Visual Transformers employ a similar structure to process images, treating visual elements as tokens, much like words in a text application. But what sets this architecture apart is the attention mechanism, which enables machines to grasp context in language.
Understanding Context with Attention
Simply put, attention allows words within a text sequence to interact, helping the model discern their relationships and meanings. Each word is converted into an embedding, which is then associated with query, key, and value vectors. The query vector interacts with the key vectors of prior tokens in the sequence, facilitating this 'conversation' among words, which is essential for understanding context.
However, standard attention has significant limitations due to its computational cost. The relationship between sequence length and operational expense is quadratic; doubling the text length quadruples the cost.
Why is this the case? In traditional Transformers, each word must engage with all preceding tokens, making the process highly resource-intensive and necessitating strict limits on input sizes.
The Importance of Length
The more context provided, the better the response. Machines, like humans, benefit from extensive context to deliver accurate answers. A chatbot can summarize a book more effectively when given the full text instead of just a chapter.

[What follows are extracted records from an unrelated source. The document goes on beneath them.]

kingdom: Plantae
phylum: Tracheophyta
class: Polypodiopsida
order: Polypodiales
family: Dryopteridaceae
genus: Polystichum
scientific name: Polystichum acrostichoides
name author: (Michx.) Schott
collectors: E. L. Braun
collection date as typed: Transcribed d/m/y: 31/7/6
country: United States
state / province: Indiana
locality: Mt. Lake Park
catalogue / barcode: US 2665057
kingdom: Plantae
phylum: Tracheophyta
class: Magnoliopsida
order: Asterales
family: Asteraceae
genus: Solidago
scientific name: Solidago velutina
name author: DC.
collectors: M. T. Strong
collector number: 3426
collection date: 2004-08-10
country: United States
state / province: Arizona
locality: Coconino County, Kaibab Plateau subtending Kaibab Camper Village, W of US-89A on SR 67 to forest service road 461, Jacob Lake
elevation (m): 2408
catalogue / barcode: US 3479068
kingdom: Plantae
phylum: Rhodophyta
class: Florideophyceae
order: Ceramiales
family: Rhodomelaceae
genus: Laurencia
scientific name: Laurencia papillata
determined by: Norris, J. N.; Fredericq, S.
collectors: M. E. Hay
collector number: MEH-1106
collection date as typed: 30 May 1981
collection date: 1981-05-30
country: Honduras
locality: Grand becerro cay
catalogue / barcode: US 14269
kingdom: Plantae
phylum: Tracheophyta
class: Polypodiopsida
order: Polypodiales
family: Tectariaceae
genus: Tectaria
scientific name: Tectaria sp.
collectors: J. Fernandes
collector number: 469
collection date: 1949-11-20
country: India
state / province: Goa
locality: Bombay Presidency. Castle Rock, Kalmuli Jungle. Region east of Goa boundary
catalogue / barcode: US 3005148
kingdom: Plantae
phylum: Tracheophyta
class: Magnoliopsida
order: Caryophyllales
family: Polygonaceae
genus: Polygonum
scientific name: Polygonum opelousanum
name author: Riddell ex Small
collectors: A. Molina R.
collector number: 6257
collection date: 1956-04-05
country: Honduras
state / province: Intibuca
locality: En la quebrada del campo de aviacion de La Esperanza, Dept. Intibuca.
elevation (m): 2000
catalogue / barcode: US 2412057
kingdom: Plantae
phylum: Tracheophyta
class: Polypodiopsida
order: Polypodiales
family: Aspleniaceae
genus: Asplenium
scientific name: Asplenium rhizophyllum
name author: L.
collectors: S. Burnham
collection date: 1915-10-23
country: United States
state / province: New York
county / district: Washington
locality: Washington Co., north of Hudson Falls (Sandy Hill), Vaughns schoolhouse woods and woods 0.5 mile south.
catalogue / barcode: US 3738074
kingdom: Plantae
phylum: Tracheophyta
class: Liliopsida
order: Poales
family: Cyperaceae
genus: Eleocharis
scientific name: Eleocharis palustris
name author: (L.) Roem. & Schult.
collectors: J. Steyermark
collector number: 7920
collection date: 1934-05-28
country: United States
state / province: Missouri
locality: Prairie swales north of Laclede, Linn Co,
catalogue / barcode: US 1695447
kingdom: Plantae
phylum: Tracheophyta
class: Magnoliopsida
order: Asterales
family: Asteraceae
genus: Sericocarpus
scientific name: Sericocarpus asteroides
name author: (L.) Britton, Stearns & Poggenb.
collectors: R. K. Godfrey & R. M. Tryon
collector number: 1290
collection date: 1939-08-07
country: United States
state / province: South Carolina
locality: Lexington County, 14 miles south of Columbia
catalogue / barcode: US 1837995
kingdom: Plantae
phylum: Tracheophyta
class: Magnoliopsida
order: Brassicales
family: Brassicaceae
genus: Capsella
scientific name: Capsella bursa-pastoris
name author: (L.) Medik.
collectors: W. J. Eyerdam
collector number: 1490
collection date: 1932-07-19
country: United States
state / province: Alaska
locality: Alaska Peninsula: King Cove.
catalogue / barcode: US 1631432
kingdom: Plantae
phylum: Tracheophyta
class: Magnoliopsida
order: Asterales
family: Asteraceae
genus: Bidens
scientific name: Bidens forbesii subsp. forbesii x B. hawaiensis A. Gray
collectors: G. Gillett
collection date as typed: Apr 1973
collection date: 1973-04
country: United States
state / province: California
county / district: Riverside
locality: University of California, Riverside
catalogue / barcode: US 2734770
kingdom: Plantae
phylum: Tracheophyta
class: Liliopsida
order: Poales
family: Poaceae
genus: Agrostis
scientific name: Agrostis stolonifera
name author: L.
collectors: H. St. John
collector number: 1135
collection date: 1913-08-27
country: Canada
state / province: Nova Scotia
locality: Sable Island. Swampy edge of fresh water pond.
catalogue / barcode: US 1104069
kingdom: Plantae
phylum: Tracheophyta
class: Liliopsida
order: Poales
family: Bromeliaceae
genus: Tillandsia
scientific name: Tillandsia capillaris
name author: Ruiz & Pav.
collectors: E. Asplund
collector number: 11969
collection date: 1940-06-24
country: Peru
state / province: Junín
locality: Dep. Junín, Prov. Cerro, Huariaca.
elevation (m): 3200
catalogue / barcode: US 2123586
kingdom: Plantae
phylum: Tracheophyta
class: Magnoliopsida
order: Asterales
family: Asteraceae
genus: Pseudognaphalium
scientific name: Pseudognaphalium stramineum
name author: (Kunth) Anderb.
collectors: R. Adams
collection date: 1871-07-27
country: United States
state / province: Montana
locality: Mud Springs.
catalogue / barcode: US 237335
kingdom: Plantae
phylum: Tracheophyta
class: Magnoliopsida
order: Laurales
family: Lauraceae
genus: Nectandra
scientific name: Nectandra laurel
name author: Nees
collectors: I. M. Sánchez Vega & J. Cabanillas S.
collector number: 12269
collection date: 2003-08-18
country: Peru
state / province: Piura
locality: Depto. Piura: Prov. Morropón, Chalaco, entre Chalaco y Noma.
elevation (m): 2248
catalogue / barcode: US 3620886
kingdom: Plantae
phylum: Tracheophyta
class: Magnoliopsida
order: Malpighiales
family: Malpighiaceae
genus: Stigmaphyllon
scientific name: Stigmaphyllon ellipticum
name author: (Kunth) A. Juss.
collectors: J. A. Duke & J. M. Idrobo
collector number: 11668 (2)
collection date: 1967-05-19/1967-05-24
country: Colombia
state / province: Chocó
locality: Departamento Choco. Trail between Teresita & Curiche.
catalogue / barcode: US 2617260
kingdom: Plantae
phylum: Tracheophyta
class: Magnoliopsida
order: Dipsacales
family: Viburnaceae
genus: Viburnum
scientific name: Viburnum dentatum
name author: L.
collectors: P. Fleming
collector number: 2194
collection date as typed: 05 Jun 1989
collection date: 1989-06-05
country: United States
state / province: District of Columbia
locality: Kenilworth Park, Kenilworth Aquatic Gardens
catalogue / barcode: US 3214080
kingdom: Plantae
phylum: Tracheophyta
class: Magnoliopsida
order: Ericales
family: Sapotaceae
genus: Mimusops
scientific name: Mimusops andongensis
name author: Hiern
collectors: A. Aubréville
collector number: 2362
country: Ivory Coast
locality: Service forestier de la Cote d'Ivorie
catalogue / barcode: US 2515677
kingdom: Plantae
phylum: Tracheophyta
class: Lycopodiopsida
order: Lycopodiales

Unfortunately, current models have restricted input capacities—ChatGPT allows 32,000 tokens, while Claude permits up to 100,000. This limitation hampers their performance, especially in applications requiring rich context.
Nevertheless, one of the most compelling features of large language models (LLMs) is their ability to learn from limited data in real-time. By supplying relevant information in the prompt, users can guide the model to generate more accurate responses without relying solely on pre-existing knowledge.
Enter LongNet: A Breakthrough in Attention
LongNet introduces a new Transformer architecture utilizing dilated attention, which significantly reduces the computational cost of processing lengthy sequences. With this approach, the runtime remains under one second, even for sequences containing 1 billion tokens—roughly equivalent to reading 10,000 Harry Potter novels in half a second!
But how does this work?
The second video, "What runs ChatGPT? Inside Microsoft's AI supercomputer," delves into the technology powering these advancements.
Sparsifying Vectors for Efficiency
LongNet is not the first attempt to mitigate computational challenges. Sparse Transformers aimed to limit interactions among words to cut down costs. However, they often compromised model quality. In contrast, LongNet maintains or even improves perplexity—a measure of predictive accuracy—while reducing operational costs.
This is achieved by defining segment communication lengths, allowing words to interact only with others in their segment. Moreover, LongNet employs a dynamic approach to varying communication patterns, striking a balance between computational efficiency and information retention.
A Step Toward AGI
For humanity to realize AGI, machines must process limitless sequence sizes. With LongNet's advancements, AI can efficiently manage large datasets, focusing on relevant information without getting bogged down by irrelevant details.
This architectural breakthrough paves the way for innovations that aim to enhance existing frameworks, bringing us closer to achieving generational advancements in AI technology.